Et même si les tendances confirment une nette majorité à l’Assemblée Nationale pour la coalition au pouvoir, la perte de la fonction suprême fait craindre une radicalisation du camp au pouvoir.

 

Eu égard à cette appréciation, la déclaration de Moussa Faki Mahamat invite « tous les acteurs concernés » à « agir de façon à consolider la démocratie et à préserver la paix dans le pays ».

 

Contestations

 

Plusieurs contestations ou remises en cause des résultats tels que formulés par la Commission Électorale Nationale Indépendante (CENI) ont déjà été formulées. La conférence épiscopale l’a déjà fait valoir.
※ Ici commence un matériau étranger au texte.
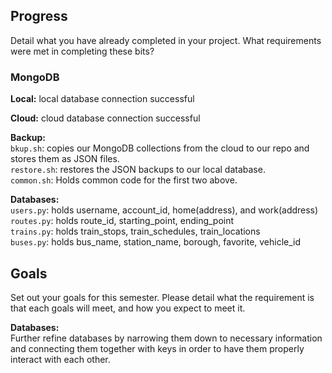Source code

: ## Progress

Detail what you have already completed in your project. What requirements were met in completing these bits?

### MongoDB

**Local:** local database connection successful <br>

**Cloud:** cloud database connection successful <br>

**Backup:** <br>
`bkup.sh`: copies our MongoDB collections from the cloud to our repo and stores them as JSON files. <br>
`restore.sh`: restores the JSON backups to our local database. <br>
`common.sh`: Holds common code for the first two above. <br>

**Databases:** <br>
`users.py`: holds username, account_id, home(address), and work(address) <br>
`routes.py`: holds route_id, starting_point, ending_point <br>
`trains.py`: holds train_stops, train_schedules, train_locations <br>
`buses.py`: holds bus_name, station_name, borough, favorite, vehicle_id <br>

## Goals

Set out your goals for this semester. Please detail what the requirement is that each goals will meet, and how you expect to meet it.

**Databases:** <br>
Further refine databases by narrowing them down to necessary information and connecting them together with keys in order to have them properly interact with each other.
Les évêques prennent « acte des résultats de la CENI mais notent qu’ils ne correspondent pas aux données en possession de l’Église ». La France par la voix de son ministre des Affaires Étrangères à elle aussi mis en doute la sincérité de ce scrutin.

 

Après avoir qualifié les résultats de la commission électorale indépendante de « putsch électoral », Martin Fayulu, donné deuxième alors qu’il revendique une victoire avec 61% des voix, a annoncé qu’il va saisir la Cour constitutionnelle afin d’exiger le « recomptage des voix ». « Nous irons demain samedi à la Cour constitutionnelle pour exiger le recomptage des voix » a-t-il clamé lors d’un meeting devant ses partisans le 11 janvier dernier.

 

Une démarche qui rejoint les exhortations du top management de l’UA dans sa déclaration. Moussa Faki Mahamat déclare « dans ce contexte, il est important que toute contestation des résultats proclamés, notamment celle portant sur leur non-conformité avec la vérité des urnes, se fasse pacifiquement, par le recours aux procédures prévues par les textes en vigueur et le dialogue politique entre toutes les parties prenantes ».

 

Au demeurant, les chantiers de la réconciliation en RDC sont titanesques. Aussi indique-t-il : « la situation en République Démocratique du Congo exige, quelle que soit l’issue définitive des élections, la recherche d’un véritable consensus national fondé sur le respect des principes démocratiques et des droits de l’homme, ainsi que sur la préservation et la consolidation de la paix ».